DOCUMENT EXCERPT:
— begin —

MSG_ZEROCOPY is a feature that enables copy avoidance in TCP/UDP socket
send calls. It does so by avoiding copying user data into kernel buffers.

To make it work, three steps are needed:
1 - A setsockopt() system call, enabling SO_ZEROCOPY
2 - Passing down the MSG_ZEROCOPY flag for each send*() syscall
3 - Process the socket's error queue, dealing with any error

Zerocopy has it's costs, so it will only get improved performance if
the sending buffer is big (10KB, according to Linux docs).

The step 2 makes it possible to use the same socket to send data
using both zerocopy and the default copying approach, so the application
cat choose what is best for each packet.

To implement step 1, an optional set_zerocopy() interface was created
in QIOChannel, allowing each using code to enable or disable it.

Step 2 will be enabled by the using code at each qio_channel_write*()
that would benefit of zerocopy;

Step 3 is done with qio_channel_socket_errq_proc(), that runs after
SOCKET_ERRQ_THRESH (16k) iovs sent, dealing with any error found.

Signed-off-by: Leonardo Bras <leobras@redhat.com>
---
 include/io/channel-socket.h |  2 +
 include/io/channel.h        | 29 ++++++++++++++
 io/channel-socket.c         | 76 +++++++++++++++++++++++++++++++++++++
 io/channel-tls.c            | 11 ++++++
 io/channel-websock.c        |  9 +++++
 io/channel.c                | 11 ++++++
 6 files changed, 138 insertions(+)

diff --git a/include/io/channel-socket.h b/include/io/channel-socket.h
index e747e63514..09dffe059f 100644
--- a/include/io/channel-socket.h
+++ b/include/io/channel-socket.h
@@ -47,6 +47,8 @@ struct QIOChannelSocket {
     socklen_t localAddrLen;
     struct sockaddr_storage remoteAddr;
     socklen_t remoteAddrLen;
+    size_t errq_pending;
+    bool zerocopy_enabled;
 };
 
 
diff --git a/include/io/channel.h b/include/io/channel.h
index dada9ebaaf..de10a78b10 100644
--- a/include/io/channel.h
+++ b/include/io/channel.h
@@ -137,6 +137,8 @@ struct QIOChannelClass {
                                   IOHandler *io_read,
                                   IOHandler *io_write,
                                   void *opaque);
+    void (*io_set_zerocopy)(QIOChannel *ioc,
+                            bool enabled);
 };
 
 /* General I/O handling functions */
@@ -570,6 +572,33 @@ int qio_channel_shutdown(QIOChannel *ioc,
 void qio_channel_set_delay(QIOChannel *ioc,
                            bool enabled);
 
+/**
+ * qio_channel_set_zerocopy:
+ * @ioc: the channel object
+ * @enabled: the new flag state
+ *
+ * Controls whether the underlying transport is
+ * permitted to use zerocopy to avoid copying the
+ * sending buffer in kernel. If @enabled is true, then the
+ * writes may avoid buffer copy in kernel. If @enabled
+ * is false, writes will cause the kernel to always
+ * copy the buffer contents before sending.

— end —

GIVEN REQUEST:
Summarize the MSG_ZEROCOPY patch in two sentences. The records have nothing to do with the MSG_ZEROCOPY patch.

RECORDS:

— begin —

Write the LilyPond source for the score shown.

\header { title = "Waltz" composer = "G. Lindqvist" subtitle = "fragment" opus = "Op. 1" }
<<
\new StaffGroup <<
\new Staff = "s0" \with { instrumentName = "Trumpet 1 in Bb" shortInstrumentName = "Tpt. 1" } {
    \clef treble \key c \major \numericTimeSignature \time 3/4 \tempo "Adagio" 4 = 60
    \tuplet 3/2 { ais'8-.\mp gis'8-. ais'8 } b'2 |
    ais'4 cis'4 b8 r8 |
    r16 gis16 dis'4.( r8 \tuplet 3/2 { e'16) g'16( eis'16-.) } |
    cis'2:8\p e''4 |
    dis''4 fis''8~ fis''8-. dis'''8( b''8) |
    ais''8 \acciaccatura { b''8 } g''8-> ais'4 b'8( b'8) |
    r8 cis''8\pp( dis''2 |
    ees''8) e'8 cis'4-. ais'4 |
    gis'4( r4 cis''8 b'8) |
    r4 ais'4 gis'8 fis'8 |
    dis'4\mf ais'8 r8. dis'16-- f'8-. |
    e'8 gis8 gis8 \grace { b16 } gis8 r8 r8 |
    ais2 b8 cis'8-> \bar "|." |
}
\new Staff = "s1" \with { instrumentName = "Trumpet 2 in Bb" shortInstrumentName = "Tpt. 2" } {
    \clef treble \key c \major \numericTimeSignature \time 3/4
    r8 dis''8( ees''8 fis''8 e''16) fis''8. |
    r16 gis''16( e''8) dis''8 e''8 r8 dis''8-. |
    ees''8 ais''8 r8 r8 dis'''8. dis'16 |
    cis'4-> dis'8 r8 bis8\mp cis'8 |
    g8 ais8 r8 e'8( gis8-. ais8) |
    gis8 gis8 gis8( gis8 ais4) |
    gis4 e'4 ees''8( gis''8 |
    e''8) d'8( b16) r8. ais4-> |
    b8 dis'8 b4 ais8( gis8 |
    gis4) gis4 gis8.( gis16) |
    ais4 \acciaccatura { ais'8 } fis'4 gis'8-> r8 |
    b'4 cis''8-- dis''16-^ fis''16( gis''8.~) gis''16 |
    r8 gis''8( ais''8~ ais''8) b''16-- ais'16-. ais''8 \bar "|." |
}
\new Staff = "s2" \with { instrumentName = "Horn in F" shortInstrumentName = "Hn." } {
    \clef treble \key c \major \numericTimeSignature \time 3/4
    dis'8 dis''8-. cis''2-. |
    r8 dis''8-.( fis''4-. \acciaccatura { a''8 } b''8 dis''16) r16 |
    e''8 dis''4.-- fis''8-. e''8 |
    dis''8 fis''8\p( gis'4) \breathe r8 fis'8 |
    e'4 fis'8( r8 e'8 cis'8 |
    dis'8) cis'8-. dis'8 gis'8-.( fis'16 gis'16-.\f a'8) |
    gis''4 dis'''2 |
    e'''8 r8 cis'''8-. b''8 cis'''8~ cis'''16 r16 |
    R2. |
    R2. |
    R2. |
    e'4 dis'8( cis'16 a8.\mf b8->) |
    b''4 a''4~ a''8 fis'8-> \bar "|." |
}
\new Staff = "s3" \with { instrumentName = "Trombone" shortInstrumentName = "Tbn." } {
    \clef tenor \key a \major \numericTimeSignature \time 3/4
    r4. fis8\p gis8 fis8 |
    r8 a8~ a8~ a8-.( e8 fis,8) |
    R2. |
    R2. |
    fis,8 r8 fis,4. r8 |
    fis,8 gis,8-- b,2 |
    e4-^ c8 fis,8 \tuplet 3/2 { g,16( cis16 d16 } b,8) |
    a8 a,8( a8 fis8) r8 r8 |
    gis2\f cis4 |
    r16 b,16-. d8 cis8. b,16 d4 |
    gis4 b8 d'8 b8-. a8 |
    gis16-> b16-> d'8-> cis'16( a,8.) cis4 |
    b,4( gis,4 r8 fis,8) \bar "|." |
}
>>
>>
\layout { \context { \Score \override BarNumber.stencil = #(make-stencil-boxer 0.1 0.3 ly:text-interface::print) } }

— end —

SOLVED PROBLEM:
MSG_ZEROCOPY lets TCP/UDP socket send calls avoid copying user data into kernel buffers, and using it takes three steps: enabling SO_ZEROCOPY with setsockopt(), passing the MSG_ZEROCOPY flag on each send call, and processing the socket's error queue. The patch covers these steps by adding an optional set_zerocopy() interface in QIOChannel, leaving the flag to the using code at each qio_channel_write*() call, and handling errors with qio_channel_socket_errq_proc(), which runs after SOCKET_ERRQ_THRESH (16k) iovs are sent.